Anyway, for the very first time in his life, Luiz lies to a woman when he tells his mother that he actually does have a girlfriend who he’s going to marry. Uh oh! His very jealous sister Maria Inez (Mariana Xavier) is pretty sure he’s lying, but she can’t prove it. (I can’t stand how they make Maria Inez’s character so incredibly one note and always angry.) Meanwhile, Luiz has to find himself a real live girlfriend, but all the women in his phone tell him to get lost. What’s a handsome commitment-phobic man to do? Why, hire a broke, quirky actress, of course. Lina (Thati Lopes) can barely afford lunch and she’s about to be evicted. Playing fake girlfriends for men is her side hustle (no sex included), so she’s very excited to get this job that is set to last six months.
There are some aspects about this whole part that feel a little off to me. Luiz first asks his best friend to be his husband, which is great, but his friend’s reaction at one point is less than ideal. There’s a whole thing about a gay politician hiring Lina to pretend to be his wife so he can get a promotion, which isn’t a comment on the movie, but just, sigh, society. And then there’s a whole thing about Lina pretending to be some guy’s girlfriend to make his wife jealous, which is just so very No, thank you.
Anyway, you don’t need a PhD in the Rom-Coms to know how all this is going to play out.

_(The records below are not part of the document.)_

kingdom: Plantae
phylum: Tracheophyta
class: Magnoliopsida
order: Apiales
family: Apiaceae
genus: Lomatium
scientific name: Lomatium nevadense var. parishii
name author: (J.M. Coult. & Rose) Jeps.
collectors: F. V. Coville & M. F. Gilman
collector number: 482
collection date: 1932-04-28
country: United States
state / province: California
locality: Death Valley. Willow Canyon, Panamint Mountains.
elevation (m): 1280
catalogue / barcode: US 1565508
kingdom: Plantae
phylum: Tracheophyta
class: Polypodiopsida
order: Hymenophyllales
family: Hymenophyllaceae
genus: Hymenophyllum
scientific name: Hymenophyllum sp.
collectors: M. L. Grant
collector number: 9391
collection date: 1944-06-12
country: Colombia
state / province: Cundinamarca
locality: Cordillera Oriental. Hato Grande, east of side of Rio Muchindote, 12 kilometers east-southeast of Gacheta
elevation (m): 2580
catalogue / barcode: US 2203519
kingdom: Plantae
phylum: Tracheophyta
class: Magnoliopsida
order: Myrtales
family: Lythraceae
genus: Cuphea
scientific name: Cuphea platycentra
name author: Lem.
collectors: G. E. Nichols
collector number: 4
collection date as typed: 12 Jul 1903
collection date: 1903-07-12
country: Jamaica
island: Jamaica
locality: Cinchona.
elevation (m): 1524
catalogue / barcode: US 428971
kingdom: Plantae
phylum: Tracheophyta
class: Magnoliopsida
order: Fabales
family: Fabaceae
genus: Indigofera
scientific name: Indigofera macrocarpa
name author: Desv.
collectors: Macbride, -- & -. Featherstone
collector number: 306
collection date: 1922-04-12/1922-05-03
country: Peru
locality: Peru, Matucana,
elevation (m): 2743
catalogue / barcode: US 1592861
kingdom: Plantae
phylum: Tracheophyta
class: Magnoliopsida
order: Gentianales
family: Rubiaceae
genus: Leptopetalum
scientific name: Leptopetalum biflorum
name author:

What works well about the movie is that Luiz and Lina, who have a sweet chemistry, are pretty much on equal footing. Although she’s financially strapped, she still has her own life and her own goals. She puts on a successful one-woman show about love and ropes Luiz into a role that will push him to do more with his life. She also refuses to do the housework because that’s not part of what he hired her for, so he ends up learning to do it. Neither of them changes dramatically for the other, but rather they realize they were well-suited from the start. (Oh! Sorry. I didn’t mean to give away that they might end up together!) Also, the overall message of the movie seems to be that love of any kind works best when you have some spaces in your togetherness, and this is a valuable lesson.